Downy Doxey-Marshall, a Salt Lake City artist, is less sure of her son's future at the school. She discovered last fall that her 14-year-old son, who has Asperger's, had fallen so far behind that she hired a tutor. "We just kind of rode this year out, and it's hard . . . I can't even think of a place for him to go next year."

"The sad thing is that there is no other school to put these kids," said Blaze Wharton, a Salt Lake City lobbyist.

His 16-year-old son attended the school for a year before he and his wife pulled him out. He said his son often sat on the floor for classes, or was forced out of his desk by football players so they could sit there. "If someone wants to start a football school, that's fine. But to come in here and turn these kids' lives upside-down like they did is just a sin," he said.

Murdoch said the school is three weeks away from closing a deal on donated land in Herriman for the new campus. The old days of Woodland Hills, when students with special needs alone got special attention, are gone, she said. Neither she nor Liddell believe the school has changed direction. Furthermore, they had long planned to expand the school.

Woodland Hills wasn't cost-effective, and students' parents did not help them raise money, she said. "We should have charged at least double the tuition, and they wouldn't have paid it."

Changes to the school are a grave loss, said Sam Goldstein, a psychologist at Salt Lake City's Neurology, Learning and Behavior Center who has referred people to Woodland Hills for 10 years. "It really is the only significant institution outside of public schools for children with higher functioning autism," he said. "Up until this year, I never had a failure story there."

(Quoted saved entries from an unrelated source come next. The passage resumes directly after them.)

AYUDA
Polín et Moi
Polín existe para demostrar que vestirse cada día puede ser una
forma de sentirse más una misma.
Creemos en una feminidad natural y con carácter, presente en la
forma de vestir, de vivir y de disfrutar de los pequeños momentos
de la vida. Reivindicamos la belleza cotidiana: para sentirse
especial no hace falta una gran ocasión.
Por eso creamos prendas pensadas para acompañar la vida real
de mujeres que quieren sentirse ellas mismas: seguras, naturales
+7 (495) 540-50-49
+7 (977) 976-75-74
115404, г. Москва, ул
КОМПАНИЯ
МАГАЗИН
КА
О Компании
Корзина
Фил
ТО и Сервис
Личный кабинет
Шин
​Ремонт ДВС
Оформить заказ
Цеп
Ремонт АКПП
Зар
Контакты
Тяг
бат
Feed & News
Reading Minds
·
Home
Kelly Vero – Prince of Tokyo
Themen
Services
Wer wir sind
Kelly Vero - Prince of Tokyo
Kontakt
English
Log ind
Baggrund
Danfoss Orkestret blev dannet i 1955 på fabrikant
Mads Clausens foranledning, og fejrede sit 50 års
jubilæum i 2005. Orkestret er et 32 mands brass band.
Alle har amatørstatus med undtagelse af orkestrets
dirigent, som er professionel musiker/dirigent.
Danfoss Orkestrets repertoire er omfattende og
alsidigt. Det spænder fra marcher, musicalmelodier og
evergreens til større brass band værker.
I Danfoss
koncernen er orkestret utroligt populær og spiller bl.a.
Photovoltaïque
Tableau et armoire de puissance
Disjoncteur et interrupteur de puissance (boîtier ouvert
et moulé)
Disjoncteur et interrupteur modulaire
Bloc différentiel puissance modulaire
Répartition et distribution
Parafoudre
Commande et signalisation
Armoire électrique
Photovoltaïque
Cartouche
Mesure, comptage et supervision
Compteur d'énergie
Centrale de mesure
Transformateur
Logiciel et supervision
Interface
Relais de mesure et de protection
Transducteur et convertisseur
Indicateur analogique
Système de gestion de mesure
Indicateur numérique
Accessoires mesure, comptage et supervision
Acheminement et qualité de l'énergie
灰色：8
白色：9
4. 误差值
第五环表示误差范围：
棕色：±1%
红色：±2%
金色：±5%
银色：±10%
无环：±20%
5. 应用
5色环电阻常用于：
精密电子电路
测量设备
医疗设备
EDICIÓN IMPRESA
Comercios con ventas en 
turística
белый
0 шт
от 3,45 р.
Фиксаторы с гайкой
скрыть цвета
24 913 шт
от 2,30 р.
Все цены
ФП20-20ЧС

Parents such as Maguri said it no longer matters if the school realizes its Herriman dreams. Unless USC returns to its original mission, he and others aren't interested.

"The doors may be open, but that school closed in September," he said.

* Classroom capacity for 1,260 students

* A 15,000-seat football stadium

* Track that will double as a field for soccer and lacrosse

* Basketball arena

* Swimming facility and gymnasium

* Dormitories housing 300 international students

* Underground parking

The school plans to charge tuition of $14,000, beginning with the 2008-09 school year.